▶ [DATA IN THIS EXERCISE]:
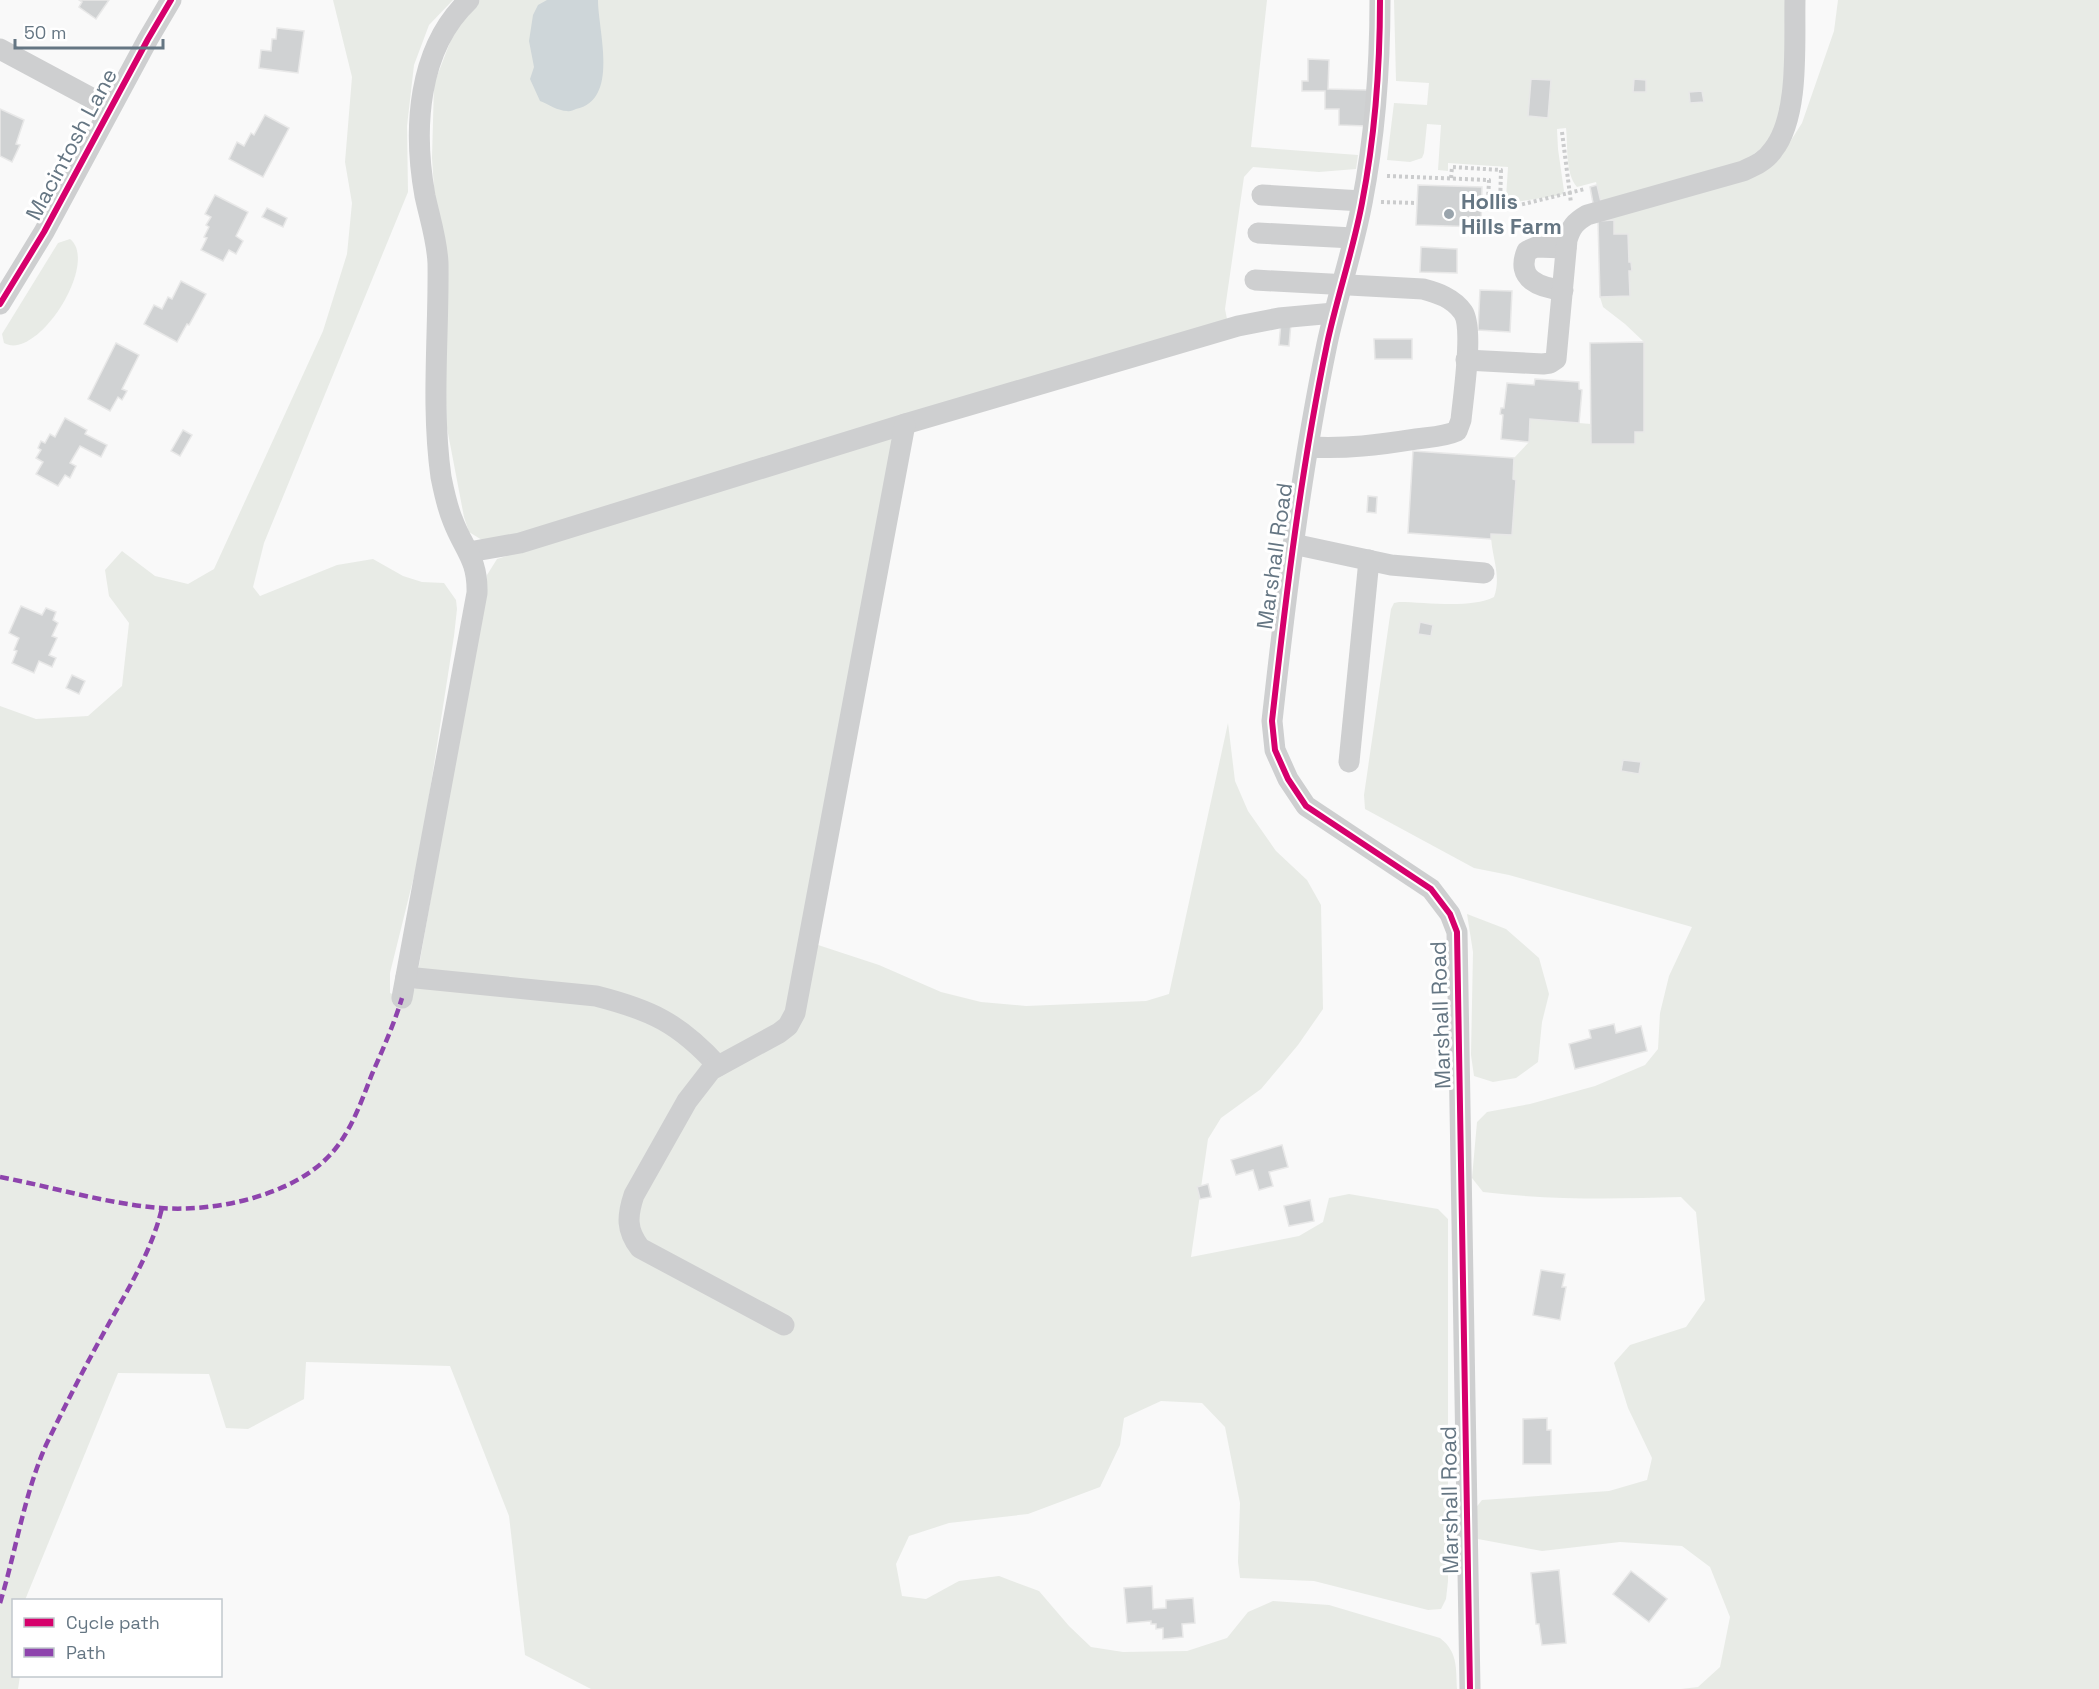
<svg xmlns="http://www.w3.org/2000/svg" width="2099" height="1689" viewBox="0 0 2099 1689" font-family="'Space Grotesk',sans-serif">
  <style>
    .green { fill: #e8ebe6 }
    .water { fill: #ced6d9 }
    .building { fill: #d0d2d3; stroke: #e8e8e8; stroke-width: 1.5 }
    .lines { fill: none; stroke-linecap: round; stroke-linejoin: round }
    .path { stroke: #cbcccd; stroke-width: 4; stroke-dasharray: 3 3; stroke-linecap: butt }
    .minor { stroke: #cecfd0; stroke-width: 21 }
    .quiet { stroke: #8e44ad; stroke-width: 4.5; stroke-dasharray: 9 4.5; stroke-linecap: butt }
    .cycleway-casing { stroke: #fff; stroke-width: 10 }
    .cycleway { stroke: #d6006c; stroke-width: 6 }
    .poi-dot { fill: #99a4ac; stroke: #fff; stroke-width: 2 }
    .labels { text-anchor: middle; stroke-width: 6; stroke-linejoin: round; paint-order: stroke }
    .street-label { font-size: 22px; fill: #657683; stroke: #fff }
    .poi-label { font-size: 22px; font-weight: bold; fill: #657683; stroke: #fff; text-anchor: start }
  </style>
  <rect width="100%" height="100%" fill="#f9f9f9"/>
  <g class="green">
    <path d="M333,0h120l-24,25 -15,40 -7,61 1,66 -144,351 -11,44 7,9 77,-31 36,-6 30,17 19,6 22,1 12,17 1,9 -3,27 -33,212 -31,125v20l12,5 13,-9 72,-414 10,-16 406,-127 -91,511 67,22 62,27 40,10 45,4 120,-5 23,-7 59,-271 7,58 13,30 28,40 31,29 14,25 2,104 -25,36 -37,44 -40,29 -13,21 -17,118 108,-21 24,-14 6,-24 20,-4 89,15 10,10v362l-2,18 -5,10 -13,1 -114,-29 -74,-3 -2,-16 2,-59 -15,-76 -23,-24 -41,-2 -37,17 -4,27 -20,42 -72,27 -79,9 -40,13 -13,28 6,32 24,3 33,-18 40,-5 40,15 30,35 22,21 32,5 64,-1 40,-13 21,-26 25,-11 56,4 111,33c18,14 16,30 17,51h-866l-66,-34 -16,-139 -59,-150 -144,-4 -2,37 -56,30 -22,-1 -17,-54 -91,-1 -93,227h-11v76h6l-2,13h-18v-983l36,13 52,-3 34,-30 7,-63 -20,-27 -4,-26 17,-19 33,25 33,8 26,-15 109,-238 24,-77 5,-51 -7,-41 7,-85z"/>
    <path d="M480,0h787l-16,147 107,8 -2,14 -37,3 -66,-5 -9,10 -19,132 2,10 -726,221h-19l-13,-8 -5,-15 -17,-89 -4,-103 -11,-167 2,-74 23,-60z"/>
    <path d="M1394,0h395l-8,115 -12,27 -25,20 -143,41 -5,-21 -19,5c-12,-14 -9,-41 -11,-59l-9,1 1,20 6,42 -3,4 -52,8 -3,-5 2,-31 -60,-4v8l-10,-1 3,-45 -14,-1 -3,29 -2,5 -12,4 -23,-2 7,-57 33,2 2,-22 -33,-2z"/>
    <path d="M1838,0h261v1689h-418l17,-2 22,-20 10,-50 -20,-50 -28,-21 -62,-4 -78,9 -64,-12 -4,-29 8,-10 127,-9 38,-11 5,-22 -24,-50 -14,-45 16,-18 56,-18 19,-27 -9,-88 -15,-15c-67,2 -132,3 -198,-5l-11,-14 5,-56 10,-10 43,-8 65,-18 50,-21 13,-16 2,-36 9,-37 23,-49 -183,-52 -35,-7 -109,-59 -1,-14 27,-186 3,-6 5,-1c27,0 71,7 95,-5 8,-22 -3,-41 -3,-63l21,1 4,-55 -3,-1 1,-21 15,-16 1,-23 61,5 1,20h43v-12h9v-90l-19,-18 -22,-17 -3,-10 29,-1v-25h3l-1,-9h-2l-1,-28h-14v-14l-16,1 185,-68 19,-30 32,-92z"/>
    <path d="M70,239c30,24 -33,123 -66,104l-2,-9 56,-91z"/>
    <path d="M1467,914l39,15 33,29 10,36 -7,28 -4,40 -22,16 -23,4 -19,-6 -3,-21 2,-103z"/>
  </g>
  <path class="water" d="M547,0h51c0,31 22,100 -22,109 -3,1 -6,3 -9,2 -9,0 -19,-7 -27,-10l-10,-22 4,-12 -5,-26 4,-26 5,-10z"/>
  <g class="building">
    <path d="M79,0h30l-13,19 -17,-12 3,-5z"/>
    <path d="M277,28l27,3 -6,42 -39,-5 2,-18 10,1 1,-12h4z"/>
    <path d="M1308,59l21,1 -1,29 40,1 -1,36 -28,-1v-16h-14v-18h-23v-10h6z"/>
    <path d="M1531,79l20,1 -3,38 -20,-2z"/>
    <path d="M1634,79l12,1v12h-13z"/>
    <path d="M1702,91l2,11 -14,1 -1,-11z"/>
    <path d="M0,109l24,11 -8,24 4,1 -8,17 -12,-6z"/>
    <path d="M265,115l24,13 -26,49 -34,-18 8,-17 7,4 7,-13 3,2z"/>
    <path d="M1418,185l64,2 -1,40 -65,-2z"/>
    <path d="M1597,185l4,17 -8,1 -3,-16z"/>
    <path d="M215,195l33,17 -12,24 7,5 -7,13 -7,-4 -6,11 -22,-11 6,-12 -3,-1 5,-10 -3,-2 5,-8 -6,-3z"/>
    <path d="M267,208l20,10 -4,9 -21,-10z"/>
    <path d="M1614,220v14h14l1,28h2l1,9h-3l1,25 -30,1 -2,-76z"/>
    <path d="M1421,247l36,2v24l-37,-1z"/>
    <path d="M181,281l25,13 -17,31 -2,-1 -10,18 -33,-18 10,-19 8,4 6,-12 4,2z"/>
    <path d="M1480,290l32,1 -2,41 -32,-2z"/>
    <path d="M1281,322l10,1 -2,23 -10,-1z"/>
    <path d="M1374,339h38v20h-37z"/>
    <path d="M1644,342v90h-9v12h-44l-1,-101z"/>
    <path d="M116,343l23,12 -17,34 5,2 -5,9 -4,-3 -8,14 -22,-12z"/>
    <path d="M1535,379l44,3v7l3,1 -3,33 -49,-4 -1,23 -28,-3 2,-24 -3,-1 1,-6h3l3,-25 27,2z"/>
    <path d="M65,418l22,12 -2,4 22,11 -6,12 -21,-11 -10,17 6,3 -6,12 -5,-3 -7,11 -22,-12 7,-12 -7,-4 5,-8 -3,-2 3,-7 4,2 5,-9 5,3z"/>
    <path d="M183,430l9,5 -12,21 -9,-5z"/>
    <path d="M1413,451l101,7 -1,21 3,1 -4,55 -21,-1v5l-83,-6z"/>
    <path d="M1368,496l9,1 -1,16 -9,-1z"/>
    <path d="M21,606l21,9 4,-7 10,4 -3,8 5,3 -6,13 5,2 -8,17 7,3 -4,9 -13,-6 -5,12 -22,-10 5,-12 -3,-1 5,-12 -10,-5z"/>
    <path d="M1420,622l13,3 -2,11 -13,-2z"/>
    <path d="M72,675l13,6 -6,13 -13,-6z"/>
    <path d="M1623,760l18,2 -2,12 -18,-3z"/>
    <path d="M1614,1024l2,9 25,-7 6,25 -72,18 -6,-25 22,-6 -2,-8z"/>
    <path d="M1282,1145l6,22 -19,5 4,14 -14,4 -6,-20 -17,5 -5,-15z"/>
    <path d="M1208,1184l3,13 -11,2 -3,-12z"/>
    <path d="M1310,1200l4,21 -25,5 -5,-20z"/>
    <path d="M1541,1270l24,4 -3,13h4l-6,33 -27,-5z"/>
    <path d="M1547,1418v12h4v34h-28v-45z"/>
    <path d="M1559,1570l7,73 -24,2 -3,-21h-3l-5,-51z"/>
    <path d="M1631,1571l36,28 -18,23 -36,-28z"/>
    <path d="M1152,1586l1,23 13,-1v-8l27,-2 2,25 -13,1 1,13 -20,2v-11l-7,1v-5h-5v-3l-24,2 -3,-35z"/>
  </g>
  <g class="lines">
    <g class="path">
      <path d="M1562,132l9,71"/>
      <path d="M1387,176l102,4 -1,23h-6"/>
      <path d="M1451,178l1,-11 49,3 -1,36 3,3 82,-20"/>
      <path d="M1381,202l36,1"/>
    </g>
    <g class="minor">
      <path d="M1380,0c0,69 -5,136 -18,203 -9,48 -25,94 -35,141 -26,125 -41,251 -55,377l3,29 13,29 18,27 125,83 19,25 7,18 13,757"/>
      <path d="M0,49l110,59"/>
      <path d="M1262,195l100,6"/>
      <path d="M1258,233l95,5"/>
      <path d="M1255,280l168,9c15,4 30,9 40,23 11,16 0,86 -2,108l-4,11c-13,6 -27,6 -41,8 -38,6 -69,10 -107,8"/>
      <path d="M1563,290c-23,-2 -48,-11 -36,-39l9,-4 30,1"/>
      <path d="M0,304l44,-72 104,-193 23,-39"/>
      <path d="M1466,360l77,4 7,-1 6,-4 11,-119c4,-13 8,-18 20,-25l156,-44c11,-5 23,-10 30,-21 27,-34 21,-108 22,-150"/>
      <path d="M1293,544l98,21 93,8"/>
      <path d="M469,552l51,-9 385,-119 333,-98 41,-8 55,-5"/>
      <path d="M1349,762l20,-202"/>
      <path d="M406,977l190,19c55,14 83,27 122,70"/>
      <path d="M402,998l75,-405c1,-34 -13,-43 -24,-72 -6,-14 -9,-29 -12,-44 -10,-71 -2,-143 -3,-214 -1,-23 -8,-44 -13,-67 -12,-66 -8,-147 44,-196"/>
      <path d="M784,1325l-144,-77c-14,-18 -13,-32 -6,-53l53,-94 24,-31 68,-37 9,-7 7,-13 110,-589"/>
    </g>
    <g class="quiet">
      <path d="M0,1177c53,10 107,27 161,31 52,4 124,-11 163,-47 25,-23 36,-56 48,-87 11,-25 22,-50 30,-76"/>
      <path d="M0,1603c16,-52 24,-108 46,-158 18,-37 36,-73 56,-109 23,-42 49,-82 60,-128"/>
    </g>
    <g class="cycleway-casing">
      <g id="cycleway">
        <path d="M1380,0c0,69 -5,136 -18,203 -9,48 -25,94 -35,141 -26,125 -41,251 -55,377l3,29 13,29 18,27 125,83 19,25 7,18 13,757"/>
        <path d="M0,304l44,-72 104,-193 23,-39"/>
      </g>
    </g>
    <use href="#cycleway" class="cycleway"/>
  </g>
  <circle class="poi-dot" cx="1449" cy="214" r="6"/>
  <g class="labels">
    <g class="street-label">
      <text transform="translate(71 144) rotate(-62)" y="8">Macintosh Lane</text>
      <text transform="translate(1274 556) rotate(-82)" y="8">Marshall Road</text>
      <text transform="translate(1440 1015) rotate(-92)" y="8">Marshall Road</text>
      <text transform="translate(1449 1500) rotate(-91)" y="8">Marshall Road</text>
    </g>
    <g class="poi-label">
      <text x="1461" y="209">Hollis<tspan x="1461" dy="25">Hills Farm</tspan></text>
    </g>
  </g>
  <rect x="12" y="1599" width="210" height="78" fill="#ffffff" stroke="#c1c8cd" stroke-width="1.5"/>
  <rect x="24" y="1618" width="30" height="9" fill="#d6006c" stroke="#c1c8cd" stroke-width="1.5"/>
  <text x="66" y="1629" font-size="18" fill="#657683">Cycle path</text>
  <rect x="24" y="1648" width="30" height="9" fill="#8e44ad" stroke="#c1c8cd" stroke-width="1.5"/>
  <text x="66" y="1659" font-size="18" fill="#657683">Path</text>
  <path d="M15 39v9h148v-9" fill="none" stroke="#657683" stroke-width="3"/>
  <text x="24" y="39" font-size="18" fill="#657683" stroke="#ffffff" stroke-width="4.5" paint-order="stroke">50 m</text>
</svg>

▶ [WHAT YOU HAVE TO DO]:
Say how many lines in this listing hold the string "labels", giving the count and nothing more.

▶ [ANSWER FOR THE TASK]:
2